The demand for Enerkem’s technology comes from local governments, big oil and energy companies facing increased emission reduction targets, and landfilling or incineration businesses that are aware a transition to sustainability is the future, says Mr Boies.

Enerkem provides a turnkey solution and a one-stop shop: it structures the project, finds the location, negotiates with local authorities and provides the value-added equipment that creates well-paid jobs. Mr Boies says: “Maritime transportation companies are burning bunker fuel. They should go to jail. The pollution is a disaster. [It is a] similar thing for jet fuel. Enerkem’s technology can produce biofuels for ships and jets. This is our value proposition, and the beauty of it is that everyone makes money.”

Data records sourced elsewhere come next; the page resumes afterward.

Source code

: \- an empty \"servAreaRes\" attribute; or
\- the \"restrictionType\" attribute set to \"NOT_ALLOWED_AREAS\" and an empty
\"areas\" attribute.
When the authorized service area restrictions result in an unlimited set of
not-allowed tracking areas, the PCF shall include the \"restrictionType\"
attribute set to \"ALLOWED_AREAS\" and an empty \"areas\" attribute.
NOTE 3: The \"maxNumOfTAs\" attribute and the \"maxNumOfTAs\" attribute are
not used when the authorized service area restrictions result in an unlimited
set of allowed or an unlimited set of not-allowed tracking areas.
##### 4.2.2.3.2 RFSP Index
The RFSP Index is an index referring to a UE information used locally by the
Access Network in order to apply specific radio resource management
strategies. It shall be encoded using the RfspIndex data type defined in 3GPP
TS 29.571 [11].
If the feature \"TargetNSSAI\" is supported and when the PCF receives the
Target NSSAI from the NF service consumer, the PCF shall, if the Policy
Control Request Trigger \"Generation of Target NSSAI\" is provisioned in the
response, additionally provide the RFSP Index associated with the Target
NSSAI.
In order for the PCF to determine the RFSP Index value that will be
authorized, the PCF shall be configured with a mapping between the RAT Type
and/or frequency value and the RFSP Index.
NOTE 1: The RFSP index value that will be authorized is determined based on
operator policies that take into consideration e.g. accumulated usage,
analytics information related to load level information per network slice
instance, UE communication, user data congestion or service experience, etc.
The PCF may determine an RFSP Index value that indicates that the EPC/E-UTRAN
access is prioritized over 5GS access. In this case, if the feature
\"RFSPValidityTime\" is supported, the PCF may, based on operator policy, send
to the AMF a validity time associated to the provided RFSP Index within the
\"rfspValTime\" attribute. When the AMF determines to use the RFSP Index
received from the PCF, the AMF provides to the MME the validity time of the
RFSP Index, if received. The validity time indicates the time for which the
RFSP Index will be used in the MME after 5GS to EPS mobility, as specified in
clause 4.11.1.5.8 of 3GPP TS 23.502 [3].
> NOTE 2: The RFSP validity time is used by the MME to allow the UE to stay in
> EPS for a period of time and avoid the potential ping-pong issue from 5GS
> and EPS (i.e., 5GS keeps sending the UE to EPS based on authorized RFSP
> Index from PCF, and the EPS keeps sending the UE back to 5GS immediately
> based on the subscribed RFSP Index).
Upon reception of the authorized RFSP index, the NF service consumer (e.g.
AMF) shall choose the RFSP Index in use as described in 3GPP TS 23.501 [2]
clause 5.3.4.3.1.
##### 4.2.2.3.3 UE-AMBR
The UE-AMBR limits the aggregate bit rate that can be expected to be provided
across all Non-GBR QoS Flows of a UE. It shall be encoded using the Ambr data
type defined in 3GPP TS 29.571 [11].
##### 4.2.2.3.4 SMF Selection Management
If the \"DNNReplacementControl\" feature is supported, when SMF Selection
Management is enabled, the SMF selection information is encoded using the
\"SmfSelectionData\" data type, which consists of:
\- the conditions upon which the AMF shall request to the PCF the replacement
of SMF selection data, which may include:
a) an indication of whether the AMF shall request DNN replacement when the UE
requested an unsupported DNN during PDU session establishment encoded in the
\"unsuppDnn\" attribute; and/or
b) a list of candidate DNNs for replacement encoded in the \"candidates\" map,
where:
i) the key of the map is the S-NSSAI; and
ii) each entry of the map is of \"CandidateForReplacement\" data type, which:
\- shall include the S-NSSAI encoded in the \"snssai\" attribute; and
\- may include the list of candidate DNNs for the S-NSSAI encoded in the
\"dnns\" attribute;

Indeed, Enerkem has one of the lowest biofuel production costs in the world, and provides some of the cleanest biofuels on the market, according to Mr Boies.

Expansion strategy

Enerkem currently has only one plant in operation, the world’s first full-scale commercial facility to produce cellulosic biofuels and chemicals from non-recyclable materials, located in Edmonton, Canada. During its last round of financing in early 2018, the company had a valuation north of C$1bn ($760m), an impressive amount considering it has only 220 employees and has only just started earning revenue.

The company recently closed the largest ever financing in Canada for cleantech, raising C$280m. By the end of 2018, it is set to be the largest producer of second-generation fuels in North America, according to Mr Boies.

Although Enerkem wants to operate worldwide, Europe, North America and China are key to its business strategy, says Mr Boies. The company’s second facility, based in Quebec, is scheduled to begin construction in late 2018, while a project in the Netherlands has recently been confirmed.

The Netherlands plant will be the first of its kind in Europe to provide a sustainable alternative solution for non-recyclable wastes, turning 230,000 metric tonnes of waste into 280 million litres of biofuel, yearly. There are projects in the pipeline for Barcelona, Minneapolis, and China.

Wasting away in China

In early 2018, Enerkem signed an agreement with Sinobioway Group worth more than C$125m in the form of equity investment. Its aim is to accelerate Enerkem’s global expansion and create a joint venture to build more than 100 Enerkem facilities in China by 2035. The first plant is expected to start construction in 2020.  

With more than 4000 employees, Sinobioway is a flagship conglomerate in China’s bio-industry. Company chairman Dr Aihua Pan says: “We are excited to partner with a leading Canadian cleantech company to help meet our country’s commitment to reducing greenhouse gas emissions and move towards renewable energy.”

In January 2018, China implemented the ‘green fence’ policy it announced in 2013, after a decision to stop taking in the world’s waste. For decades, the country has been one of the planet’s most used landfill and incinerator destinations, at vast expense to its environment and air quality.

For this reason, Mr Boies calls the Chinese market a “land of opportunity”, adding: “[The Chinese] recognised us as a great investment opportunity and way to access cleantech for their market. They’re trying to replicate Enerkem in China, with its own manufacturing infrastructure in China.”  

If Enerkem, as a small company, can successfully manage its growth, show people that its solution works, and deliver its large, long-term industrial projects on budget, spec and time, it faces huge opportunities. But it needs to move fast. 

“Everyone on the technical side agrees that Enerkem is the only company in the world to have commercialised this technology. So now it’s about rolling it out. As a disruptor, we need to plug the market quickly and turn our tech into the global norm,” says Mr Boies.